Никто не проронил ни слова. Кони шли уже в ногу — как всегда перед атакой — но никто не останавливал гостей. Едут анархисты, значит, надо им. Главное, что не большевики, что не сверкают красные звезды.
Большевики приходили в начале восемнадцатого года, так было все то же самое. Только «царский атаман» бил одних жидов, а большевицкий командующий Муравьев, бывший царский поручик, без разбора бил всех, еще и похвалялся: «Мы могли остановить гнев мести, однако мы не делали этого, потому что наш лозунг — быть беспощадными!». Дзержинский, конечно, арестовал Муравьева уже в апреле, да только арест не вернул мертвых, не восстановил в киевлянах доверие к советам. К тому же, летом так и не расстреляный Муравьев сбежал в Казани от большевиков к белочехам, увел за собою два полка, и этим словно бы утвердил свою кровавую правду…
Наконец, улица Владимирская уперлась в Трехсвятительскую: слева церковь, справа церковь. Приняв между громадами храмов налево, кавалькада дошла до проезда, резко ныряющего направо и вниз, к Днепру.
— Во, — Семен вытянул руку с плеткой, — Андреевский спуск. Спешиваемся, тут круто.
Повели коней в поводу. Тринадцатый дом оказался приличным двухэтажным строением, выкрашенным в солнечный желтый свет. В глубине скромного дворика чернел то ли дровяной, то ли каретный сарай. Батька подошел к парадному и молоточком погремел в дверь:
— Здесь ли доктор живет?
— Какого вам еще доктора, сволочи? — отозвался изнутри напряженный молодой голос. — Мало вы их побили в городе?
— Что ты делаешь, Никита! — всхлипнул женский голос. — Не надо их злить!
— Я на бойню бараном не пойду, — отозвался молодой, — и Михаила им не дам! Убирайтесь! У меня к браунингу две коробки патронов!
Люди Махно и сам он тотчас разошлись по сторонам, чтобы избежать выстрела через дверь, не вынимая, однако, пистолетов.
— Не дури, парень, — сказал Махно. — Мы не григорьевцы.

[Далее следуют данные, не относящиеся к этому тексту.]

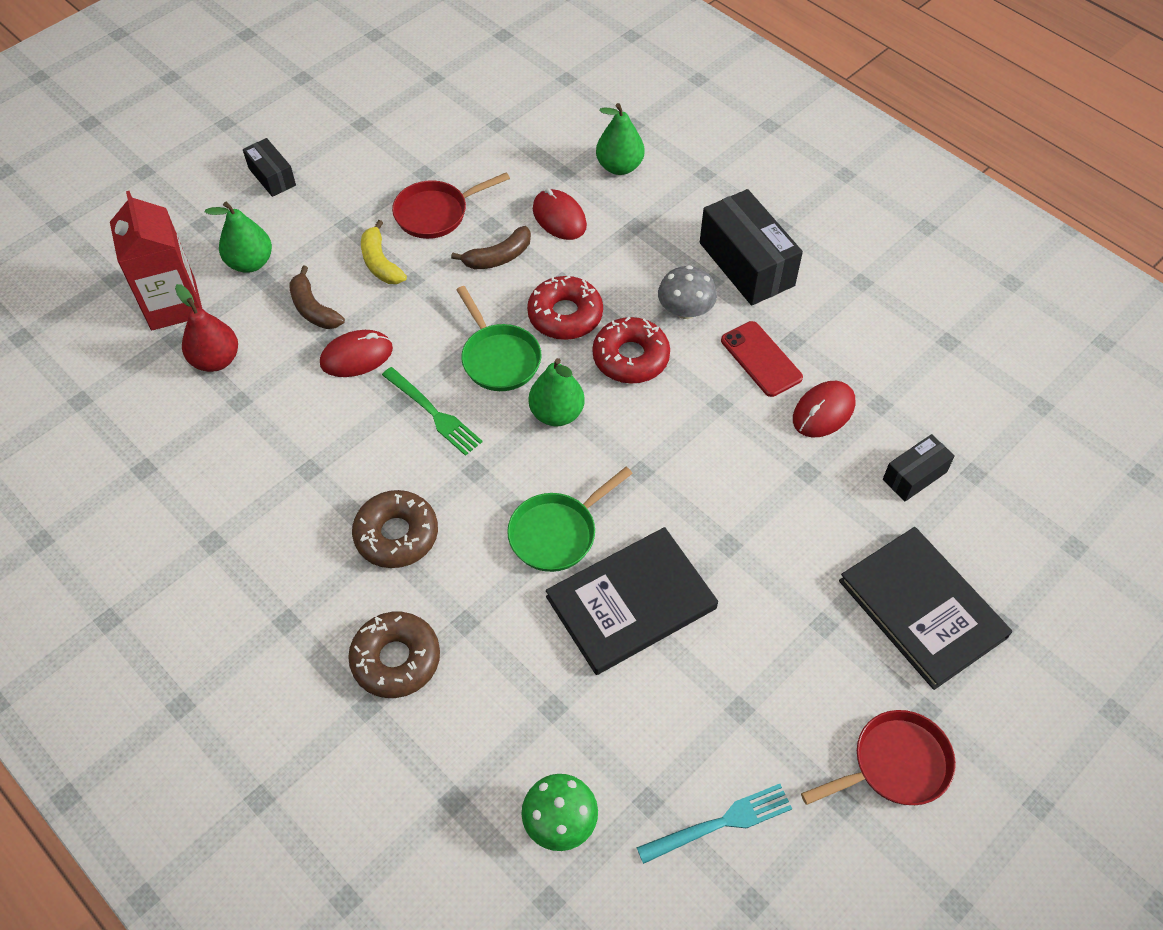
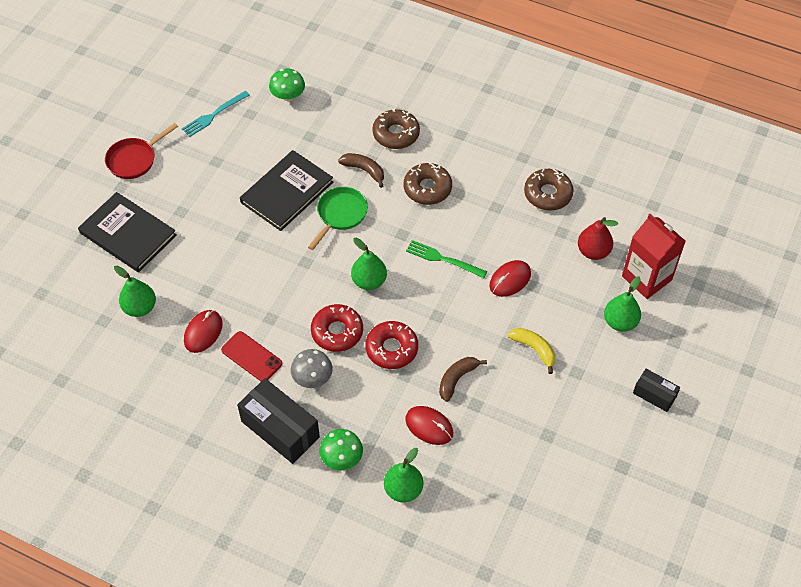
camera: 160 degrees right, 0 degrees up
brown banana [289,266,345,329] -> brown banana moved to [338,153,384,188]
red pan [392,172,510,239] -> none
green pan [456,286,541,391] -> none
black box [883,434,955,501] -> green pear [114,266,156,317]
none -> green mushroom [319,429,363,470]
none -> brown donut [524,169,574,211]

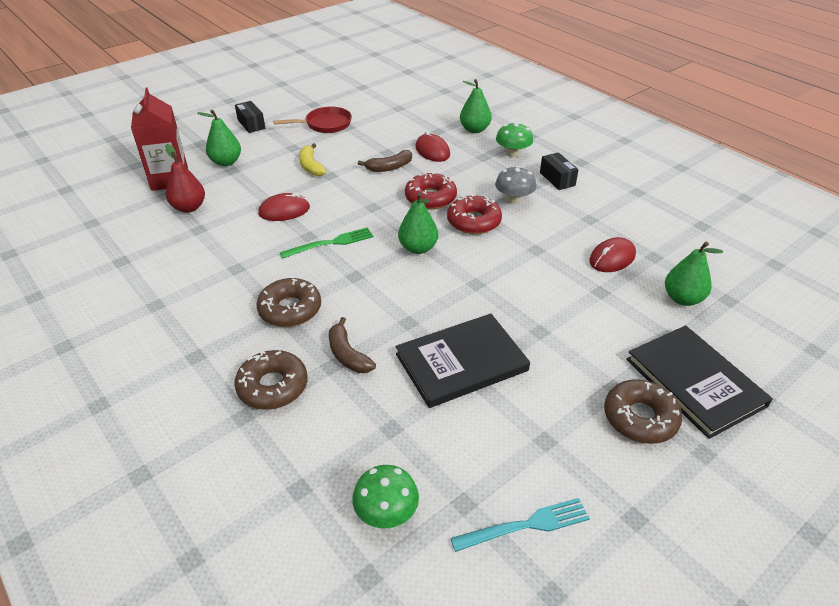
camera: 155 degrees left, 15 degrees down
red pan [105,123,178,179] -> red pan moved to [273,107,352,133]
red phone [221,331,282,381] -> none
black box [237,378,320,464] -> black box [540,152,579,190], size x0.55
green pan [308,187,368,250] -> none
green fork [406,240,487,278] -> green fork turned 75 degrees counterclockwise [280,227,373,259]
brown donut [524,169,574,211] -> brown donut moved to [604,379,682,444]

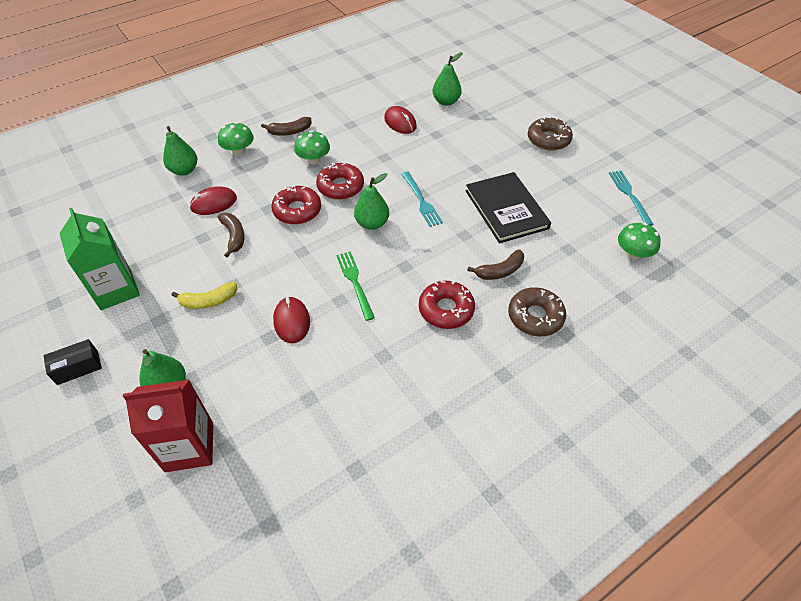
camera: 85 degrees left, 10 degrees up
red pear [165,144,205,213] -> none
brown donut [256,278,321,327] -> red donut [419,280,475,329]
red pan [273,107,352,133] -> green carton [59,208,140,310]
grey mushroom [495,166,536,204] -> green mushroom [294,131,330,165]
black box [540,152,579,190] -> brown banana [261,117,312,136]
black book [626,325,773,439] -> none
none -> turquoise fork [402,172,443,227]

Мы приехали в город сегодня в полдень только. У нас мальчишка раненый, мы его в степи подобрали. Горячий уже. Мы заплатим золотом!
— Почему в госпиталь не повезли? — раздался уже третий голос, мужской и более глубокий, чем звонкий тенор Никиты.

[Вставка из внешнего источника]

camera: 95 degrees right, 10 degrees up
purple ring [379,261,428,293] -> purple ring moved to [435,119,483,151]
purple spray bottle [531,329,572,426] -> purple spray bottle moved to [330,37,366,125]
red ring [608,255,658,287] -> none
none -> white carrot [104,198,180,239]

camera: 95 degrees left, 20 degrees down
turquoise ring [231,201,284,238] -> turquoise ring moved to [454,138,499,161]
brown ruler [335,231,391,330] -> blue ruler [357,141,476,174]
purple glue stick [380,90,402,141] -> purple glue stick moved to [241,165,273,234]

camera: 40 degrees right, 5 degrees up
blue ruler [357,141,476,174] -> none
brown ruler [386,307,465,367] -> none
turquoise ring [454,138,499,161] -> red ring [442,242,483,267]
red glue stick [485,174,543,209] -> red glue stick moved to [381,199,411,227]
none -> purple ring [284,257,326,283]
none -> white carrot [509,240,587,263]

— Ехали мимо. Им не до нас теперь, — коротко сказал Махно. — Скажите, Михаил Афанасьевич — это вы?
— Я, — отозвался третий голос. — Но вы-то откуда меня знаете?
— От вашего знакомого по Смоленской губернии, где-то в селах вы его лечили, — соврал Махно. Ведь навряд ли Корабельщик встречался когда-нибудь с этим доктором.
— Знакомый как раз просил вам передать кое-что, да откуда нам было знать, что мы попадем на утро после погрома. Нас боитесь впускать, возьмите мальчишку хотя бы. Мы положим его тут, а сами уйдем.
— А, дьявол! Никита, следи! — и невидимый пока Михаил Афанасьевич загремел засовами. Судя по звуку, дверь еще что-то подпирало изнутри, так что вход открылся не скоро.
Против ожидания Никиты, никто из бойцов не бросился в дверь с криками. В дом вошли невысокий брюнет, стучавший в дверь, да за ним рослый казак со свернутой буркой в руках, да высокий седой мужчина с тонким лицом ученого, смотревшийся среди откровенной банды неуместно и дико.
Поднялись во второй этаж, тогда положили бурку на стол и развернули — завоняло так, что вышибло слезу.